Flood finally took on production duties for what many consider, quite rightfully, to be a trainwreck of an album, Zooropa. Part of the mess has to do with the deliberately curtailed period that U2 gave themselves to both write & record the album (three months between legs of the Zoo TV Tour). Part of it has to do with someone with as coarse a sense of irony as Bono going through an identity crisis while desperately trying to straddle the end-of-history zeitgeist of the early '90s. "Lemon" even sounds like something that molted off of an Orbit remix of Madonna's "Justify My Love" or some such bullshit. And yet again, the difference is that Larry Mullen's really playing those drums (as opposed to using those same fuckin' "Hot Pants" and "Think" loops everyone fuckin' used) and the tremolo wash is, once more, heavily processed & effected guitar, not some canned Kurzweil organ patch.

As his oeuvre expanded to include albums with Nine Inch Nails and the Smashing Pumpkins, Flood was armed with a much broader pallette.
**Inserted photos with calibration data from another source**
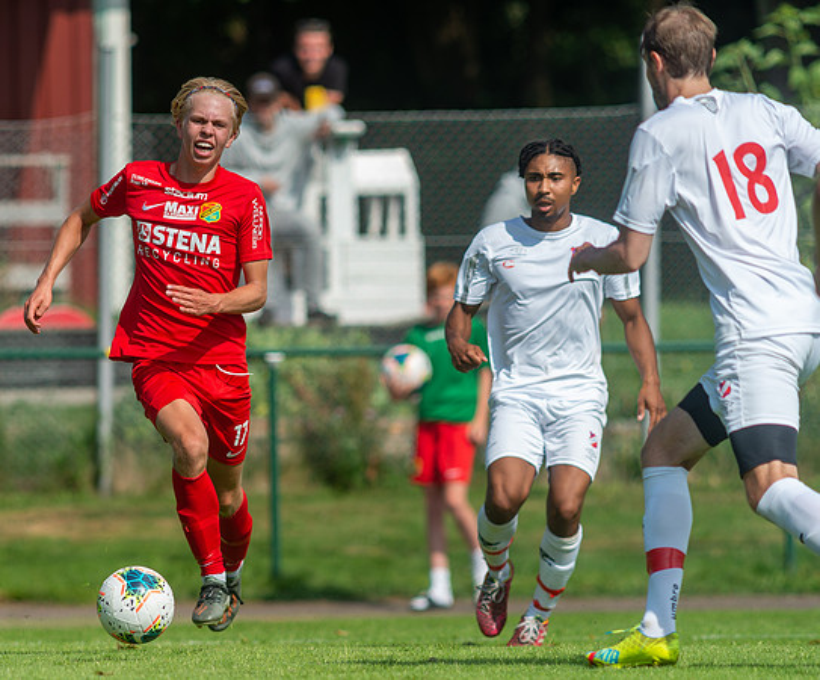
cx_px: 203
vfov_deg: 2.7
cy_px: 403
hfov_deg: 3.2
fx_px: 14511
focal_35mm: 590
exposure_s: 1/1250
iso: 200
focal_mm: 420
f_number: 4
He could apply his decade behind the boards and uncanny ear for constructing aural environments to projects that would otherwise be bare-bones and straightforward, like PJ Harvey. To many, especially in the infancy of her career, Harvey recalled Patti Smith impersonating Nick Cave (or perhaps vice versa) so it made sense for Flood to recycle a few tricks from his days with the Bad Seeds: brooding organs, stripped-down arrangements, and capturing a powerful (as opposed to technically perfect) performance. Whether it was thanks to the rising stock of the producer's imprint or because of a synergy between performer and production, lead single "Down By The Water" became PJ Harvey's biggest hit ever.

But on a handful of tracks, like "Long Snake Moan", Flood was a little too eager to keep pursuing the experiments he'd begun with NIN and the Pumpkins - unsubtle treatments such as overdubbing an identical guitar riff five times, each with a different tone of distortion; staticky drum triggers; SansAmp on everything. These songs have dated the hardest in perhaps the whole Harvey catalogue, given that Flood's signature sounds had reached saturation levels of radioplay by the mid-'90s thanks to, well, NIN and the Pumpkins. The more spartan songs (e.g. "Down By the Water", "Working For the Man", "Come On Billy") hold up well because they're well-written songs, delivered honestly, captured faithfully.

...Though perhaps not as honestly, faithfully, nor ferally as the album history has decided is PJ Harvey's unimpeachable classic, the Steve Albini-produced Rid of Me.

From there, Flood seems to have suffered from the same wanton self-referentiality that afflicted everyone who wasn't a fratboy date-rapist in the late '90s. To wit, "The Perfect Drug" (while it may actually be my favourite NIN song ever) sounds less like a single than an abstract encapsulation of everything Trent Reznor has ever done in four minutes. That Flood didn't even work on the track is a testament to how pervasive his influence had become upon big-money-backed music. Hell, check out the tone of those live drums - that's the same sound from "Deanna" back in '88!

Now a 25-year veteran of the recording industry, Flood's engineering has gained a certain transparency, his imprimatur on the records he makes less obvious (something that cannot, for better or worse, be said of either Albini or Orbit). Take the latest Sigur Ros release - I'd never have guessed this was a Flood record. All I'd have recognized is that these twee Icelanders are clearly on some kinda saccharine Animal Collective new-primitivist bullshit, and I've got no fucking time for that.

But shit, Flood didn't write that garbage, and he's made almost 10 goddamn records that I listen to and wish I'd made. Respect is due.

(Not to mention Orbit's responsible for Madonna's somehow-worse-than-the-original rendition of "American Pie". That's burning your union card, pal. No forgiveness.)